To quote Silge & Robinson:
Calculating tf-idf attempts to find the words that are important (i.e., common) in a text, but not too common.
TF-IDF considers the terms that are most frequent in a corpus, and the term frequency within specific items of the corpus. A term that is common in some, but not all, elements of a corpus may indicate that it is more significant
tf_idf_dfTOTAL <- tidy_bojack %>% mutate(EpID = as.factor(paste0(season_num, "x", episode_num))) %>%
count(season, word, sort = TRUE) %>%
bind_tf_idf(word, season, n)
tf_idf_dfTOTAL %>% mutate(word = reorder(word, tf_idf)) %>% top_n(10) %>% ggplot(aes(x=word, y=tf_idf, fill = season)) + geom_col() + coord_flip() + ggtitle("Term Importance") + ylab("TFIDF")
tf_idf_dfSEASONS <- tidy_bojack %>% group_by(season) %>% count(season, word, sort = TRUE) %>% bind_tf_idf(word, season, n) %>% mutate(word = reorder(word, tf_idf)) %>% top_n(10)
tf_idf_dfSEASONS %>% ggplot(aes(x=reorder(word,n), y=tf_idf)) + geom_col(fill = "steelblue") + coord_flip() + facet_wrap(~ season, scales = "free_y") + ggtitle("Term Importance by Season")
This is an excellent example of how TF-IDF can identify terms that are important due to their frequency, without being overpowering. In season 1, muffins are a key topic of one episode; in another, a biopic of Eva Braun is a focal point of the B-Plot. Similarly, chickens raise uncomfortable ethical implications in Season 2, and Mister Cuddlywhiskers is a plot driver in Season 3. Most tellingly, Hollyhock is an important character throughout Season 4, appearing in the majority of episodes, however her name is marked with high significance, as is Henrietta.

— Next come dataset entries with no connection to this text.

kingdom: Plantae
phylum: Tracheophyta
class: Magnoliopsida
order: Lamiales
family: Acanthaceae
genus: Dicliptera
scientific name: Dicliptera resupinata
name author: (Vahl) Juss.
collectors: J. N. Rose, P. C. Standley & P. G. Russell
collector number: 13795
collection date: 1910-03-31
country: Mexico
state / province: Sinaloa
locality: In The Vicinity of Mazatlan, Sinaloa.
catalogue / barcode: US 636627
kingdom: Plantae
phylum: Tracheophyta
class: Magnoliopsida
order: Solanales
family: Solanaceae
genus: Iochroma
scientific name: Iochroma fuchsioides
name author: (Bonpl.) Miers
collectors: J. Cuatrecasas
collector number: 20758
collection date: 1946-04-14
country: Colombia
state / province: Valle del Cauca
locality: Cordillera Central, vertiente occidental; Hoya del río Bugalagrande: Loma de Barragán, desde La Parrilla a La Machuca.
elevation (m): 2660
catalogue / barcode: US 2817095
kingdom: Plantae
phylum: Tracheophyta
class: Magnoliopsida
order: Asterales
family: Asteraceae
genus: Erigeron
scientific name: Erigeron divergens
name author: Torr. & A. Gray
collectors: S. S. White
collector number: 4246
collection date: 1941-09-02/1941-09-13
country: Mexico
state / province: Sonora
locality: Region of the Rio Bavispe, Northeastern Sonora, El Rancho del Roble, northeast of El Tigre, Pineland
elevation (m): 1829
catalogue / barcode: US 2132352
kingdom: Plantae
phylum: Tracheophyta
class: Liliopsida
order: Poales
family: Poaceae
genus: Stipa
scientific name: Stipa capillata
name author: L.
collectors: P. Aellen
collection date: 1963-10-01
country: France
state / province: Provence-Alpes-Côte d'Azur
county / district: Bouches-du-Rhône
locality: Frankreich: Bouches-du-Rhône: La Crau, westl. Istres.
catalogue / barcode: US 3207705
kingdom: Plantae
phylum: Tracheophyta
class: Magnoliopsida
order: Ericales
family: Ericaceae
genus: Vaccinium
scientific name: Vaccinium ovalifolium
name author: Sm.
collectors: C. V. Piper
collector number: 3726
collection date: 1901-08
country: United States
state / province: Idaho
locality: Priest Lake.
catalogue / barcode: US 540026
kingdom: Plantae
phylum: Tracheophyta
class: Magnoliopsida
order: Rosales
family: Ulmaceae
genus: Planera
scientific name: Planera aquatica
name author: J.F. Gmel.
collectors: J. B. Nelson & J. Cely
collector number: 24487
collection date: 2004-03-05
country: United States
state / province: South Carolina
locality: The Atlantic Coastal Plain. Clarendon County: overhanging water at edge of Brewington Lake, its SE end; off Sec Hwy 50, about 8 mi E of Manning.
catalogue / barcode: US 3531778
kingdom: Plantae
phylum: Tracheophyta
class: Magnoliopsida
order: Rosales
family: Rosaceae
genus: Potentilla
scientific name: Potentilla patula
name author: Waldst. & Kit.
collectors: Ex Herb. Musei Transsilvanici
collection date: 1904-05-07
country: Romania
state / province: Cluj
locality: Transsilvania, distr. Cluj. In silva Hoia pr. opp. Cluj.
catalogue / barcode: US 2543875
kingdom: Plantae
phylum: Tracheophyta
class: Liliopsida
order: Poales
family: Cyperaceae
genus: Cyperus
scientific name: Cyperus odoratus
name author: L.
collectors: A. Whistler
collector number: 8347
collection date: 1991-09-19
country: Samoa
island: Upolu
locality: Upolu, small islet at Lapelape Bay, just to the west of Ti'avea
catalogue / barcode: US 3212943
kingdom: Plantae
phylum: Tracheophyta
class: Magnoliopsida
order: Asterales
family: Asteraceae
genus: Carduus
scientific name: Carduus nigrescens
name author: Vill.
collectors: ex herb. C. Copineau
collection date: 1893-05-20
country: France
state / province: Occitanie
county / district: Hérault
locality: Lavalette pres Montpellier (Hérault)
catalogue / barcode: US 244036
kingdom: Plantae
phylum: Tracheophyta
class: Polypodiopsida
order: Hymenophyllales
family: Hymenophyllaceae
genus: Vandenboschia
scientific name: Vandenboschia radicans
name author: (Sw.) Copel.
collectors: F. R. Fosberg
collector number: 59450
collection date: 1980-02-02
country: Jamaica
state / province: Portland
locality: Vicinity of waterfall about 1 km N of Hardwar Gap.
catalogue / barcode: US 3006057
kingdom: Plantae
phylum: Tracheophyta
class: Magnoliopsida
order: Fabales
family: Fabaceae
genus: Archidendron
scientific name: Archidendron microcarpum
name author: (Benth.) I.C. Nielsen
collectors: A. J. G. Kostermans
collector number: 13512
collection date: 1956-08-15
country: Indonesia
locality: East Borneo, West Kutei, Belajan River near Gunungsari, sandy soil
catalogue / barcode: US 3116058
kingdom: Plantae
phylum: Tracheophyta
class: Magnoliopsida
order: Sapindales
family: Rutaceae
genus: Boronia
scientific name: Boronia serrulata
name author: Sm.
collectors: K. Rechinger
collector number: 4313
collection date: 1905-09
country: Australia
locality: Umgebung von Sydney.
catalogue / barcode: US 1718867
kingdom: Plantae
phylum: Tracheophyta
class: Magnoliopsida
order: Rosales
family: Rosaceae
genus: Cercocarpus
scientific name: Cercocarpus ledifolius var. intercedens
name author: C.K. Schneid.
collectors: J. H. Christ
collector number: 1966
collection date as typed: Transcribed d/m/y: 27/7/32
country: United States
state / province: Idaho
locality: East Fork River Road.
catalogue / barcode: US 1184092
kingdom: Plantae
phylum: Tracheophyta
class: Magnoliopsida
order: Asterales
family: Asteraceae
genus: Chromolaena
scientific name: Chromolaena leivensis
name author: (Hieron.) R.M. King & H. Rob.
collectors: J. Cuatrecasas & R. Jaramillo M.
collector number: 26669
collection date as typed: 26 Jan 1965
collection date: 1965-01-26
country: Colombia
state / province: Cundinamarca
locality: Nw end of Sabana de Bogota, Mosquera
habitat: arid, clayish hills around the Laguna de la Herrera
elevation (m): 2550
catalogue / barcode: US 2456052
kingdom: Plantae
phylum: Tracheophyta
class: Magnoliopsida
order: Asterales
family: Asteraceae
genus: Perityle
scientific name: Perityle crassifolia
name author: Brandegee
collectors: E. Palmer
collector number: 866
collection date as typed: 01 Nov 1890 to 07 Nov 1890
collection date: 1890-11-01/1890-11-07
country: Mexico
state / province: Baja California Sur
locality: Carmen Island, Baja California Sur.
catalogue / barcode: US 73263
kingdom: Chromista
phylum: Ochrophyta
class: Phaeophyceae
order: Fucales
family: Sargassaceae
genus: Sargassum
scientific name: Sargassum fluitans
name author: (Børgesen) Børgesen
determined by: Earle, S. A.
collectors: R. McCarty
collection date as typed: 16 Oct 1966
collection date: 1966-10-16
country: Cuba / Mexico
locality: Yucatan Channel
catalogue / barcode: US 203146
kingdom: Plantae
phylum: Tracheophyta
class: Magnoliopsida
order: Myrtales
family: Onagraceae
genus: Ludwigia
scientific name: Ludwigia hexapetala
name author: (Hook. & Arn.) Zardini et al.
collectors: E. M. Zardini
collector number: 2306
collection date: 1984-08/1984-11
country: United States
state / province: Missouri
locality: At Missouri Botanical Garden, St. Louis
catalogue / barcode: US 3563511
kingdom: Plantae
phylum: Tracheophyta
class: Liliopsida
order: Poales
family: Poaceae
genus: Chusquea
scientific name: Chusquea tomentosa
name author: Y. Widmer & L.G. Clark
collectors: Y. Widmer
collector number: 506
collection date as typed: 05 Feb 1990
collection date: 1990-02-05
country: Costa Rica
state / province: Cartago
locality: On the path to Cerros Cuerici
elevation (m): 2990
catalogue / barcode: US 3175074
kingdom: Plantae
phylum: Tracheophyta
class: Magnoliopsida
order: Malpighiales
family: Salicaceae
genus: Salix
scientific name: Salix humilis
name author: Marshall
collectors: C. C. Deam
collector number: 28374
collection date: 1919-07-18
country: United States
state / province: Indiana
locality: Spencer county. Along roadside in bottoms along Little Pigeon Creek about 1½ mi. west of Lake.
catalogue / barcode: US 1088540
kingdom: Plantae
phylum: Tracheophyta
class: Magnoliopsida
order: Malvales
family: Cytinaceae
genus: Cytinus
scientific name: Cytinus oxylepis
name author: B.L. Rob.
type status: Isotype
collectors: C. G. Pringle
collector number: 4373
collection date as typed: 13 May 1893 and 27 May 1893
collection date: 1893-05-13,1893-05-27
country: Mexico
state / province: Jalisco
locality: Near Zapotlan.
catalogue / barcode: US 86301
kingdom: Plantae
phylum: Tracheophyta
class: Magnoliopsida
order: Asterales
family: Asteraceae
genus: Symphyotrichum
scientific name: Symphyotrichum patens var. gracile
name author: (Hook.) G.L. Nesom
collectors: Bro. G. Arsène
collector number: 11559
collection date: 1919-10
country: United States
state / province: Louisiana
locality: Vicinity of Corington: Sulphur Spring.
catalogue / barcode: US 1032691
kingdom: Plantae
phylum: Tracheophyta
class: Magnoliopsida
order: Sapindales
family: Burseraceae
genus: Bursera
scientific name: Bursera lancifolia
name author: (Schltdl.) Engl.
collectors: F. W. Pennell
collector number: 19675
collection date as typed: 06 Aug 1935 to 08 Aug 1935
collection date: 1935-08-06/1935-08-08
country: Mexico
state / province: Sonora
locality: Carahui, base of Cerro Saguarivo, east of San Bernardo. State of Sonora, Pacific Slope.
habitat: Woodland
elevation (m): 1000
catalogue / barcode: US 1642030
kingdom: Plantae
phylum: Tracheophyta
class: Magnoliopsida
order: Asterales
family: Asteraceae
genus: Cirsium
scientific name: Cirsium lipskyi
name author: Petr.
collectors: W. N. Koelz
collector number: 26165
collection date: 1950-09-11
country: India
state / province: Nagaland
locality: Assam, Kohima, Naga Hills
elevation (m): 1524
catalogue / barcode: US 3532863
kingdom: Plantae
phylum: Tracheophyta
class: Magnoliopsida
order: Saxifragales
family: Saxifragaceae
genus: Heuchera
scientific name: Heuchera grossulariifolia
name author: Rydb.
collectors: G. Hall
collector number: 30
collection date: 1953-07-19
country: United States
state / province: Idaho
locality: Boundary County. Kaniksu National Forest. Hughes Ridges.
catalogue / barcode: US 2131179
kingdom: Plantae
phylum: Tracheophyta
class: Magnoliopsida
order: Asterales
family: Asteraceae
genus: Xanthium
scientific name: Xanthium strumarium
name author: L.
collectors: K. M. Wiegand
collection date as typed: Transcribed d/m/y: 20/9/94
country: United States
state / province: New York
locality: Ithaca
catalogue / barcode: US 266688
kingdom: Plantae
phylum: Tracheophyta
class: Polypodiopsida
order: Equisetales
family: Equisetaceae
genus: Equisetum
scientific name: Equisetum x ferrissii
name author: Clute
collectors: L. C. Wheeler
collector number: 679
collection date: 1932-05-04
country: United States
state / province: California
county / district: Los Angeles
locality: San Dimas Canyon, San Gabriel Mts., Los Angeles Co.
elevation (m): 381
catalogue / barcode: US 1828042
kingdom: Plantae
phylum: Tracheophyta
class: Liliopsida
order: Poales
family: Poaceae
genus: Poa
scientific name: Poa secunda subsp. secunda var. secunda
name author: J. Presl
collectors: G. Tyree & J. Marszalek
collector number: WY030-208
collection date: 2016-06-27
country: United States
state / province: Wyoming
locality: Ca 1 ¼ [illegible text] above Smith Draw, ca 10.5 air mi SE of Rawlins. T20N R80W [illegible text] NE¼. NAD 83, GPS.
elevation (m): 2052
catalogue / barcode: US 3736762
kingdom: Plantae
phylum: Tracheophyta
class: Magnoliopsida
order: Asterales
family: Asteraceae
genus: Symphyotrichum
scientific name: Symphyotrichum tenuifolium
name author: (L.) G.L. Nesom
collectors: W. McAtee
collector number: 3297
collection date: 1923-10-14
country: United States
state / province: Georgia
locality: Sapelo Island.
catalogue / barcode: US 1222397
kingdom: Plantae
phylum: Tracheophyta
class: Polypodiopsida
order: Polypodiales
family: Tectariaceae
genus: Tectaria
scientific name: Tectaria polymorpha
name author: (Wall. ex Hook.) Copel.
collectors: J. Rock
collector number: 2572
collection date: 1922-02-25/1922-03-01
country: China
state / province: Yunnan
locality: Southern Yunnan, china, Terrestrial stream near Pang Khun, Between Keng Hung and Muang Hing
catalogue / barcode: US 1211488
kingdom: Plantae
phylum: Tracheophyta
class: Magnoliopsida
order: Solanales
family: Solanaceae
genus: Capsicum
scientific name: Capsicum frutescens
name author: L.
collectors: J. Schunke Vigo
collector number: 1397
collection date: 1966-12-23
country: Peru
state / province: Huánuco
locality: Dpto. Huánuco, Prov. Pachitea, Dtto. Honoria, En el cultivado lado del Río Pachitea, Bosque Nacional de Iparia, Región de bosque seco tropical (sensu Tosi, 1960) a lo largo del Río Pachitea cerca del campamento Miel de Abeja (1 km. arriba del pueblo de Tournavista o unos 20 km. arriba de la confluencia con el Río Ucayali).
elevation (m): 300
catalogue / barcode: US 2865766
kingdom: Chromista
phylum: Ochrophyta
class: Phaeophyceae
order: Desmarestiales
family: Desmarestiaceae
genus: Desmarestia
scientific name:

Thus, by examining the TF-IDF of the show, we drop all the main characters for being too frequent in appearance. But we perfectly identified the primary focus of Season 4.
Since first drafting this, I have noticed that I may have misapplied the TF-IDF function. The layout should be:
tbl | A tidy text dataset with one-row-per-term-per-document term | Column containing terms as string or symbol document | Column containing document IDs as string or symbol n | Column containing document-term counts as string or symbol
However, I have used the dataset for one row - per term - per season. Not per episode/document. This could be correctly applied for the first chart, depending on how we wish to examine term significance, e.g. looking for seasonal elements. But this is incorrectly applied for the second focus on importance within the season. This bears further examination and correction.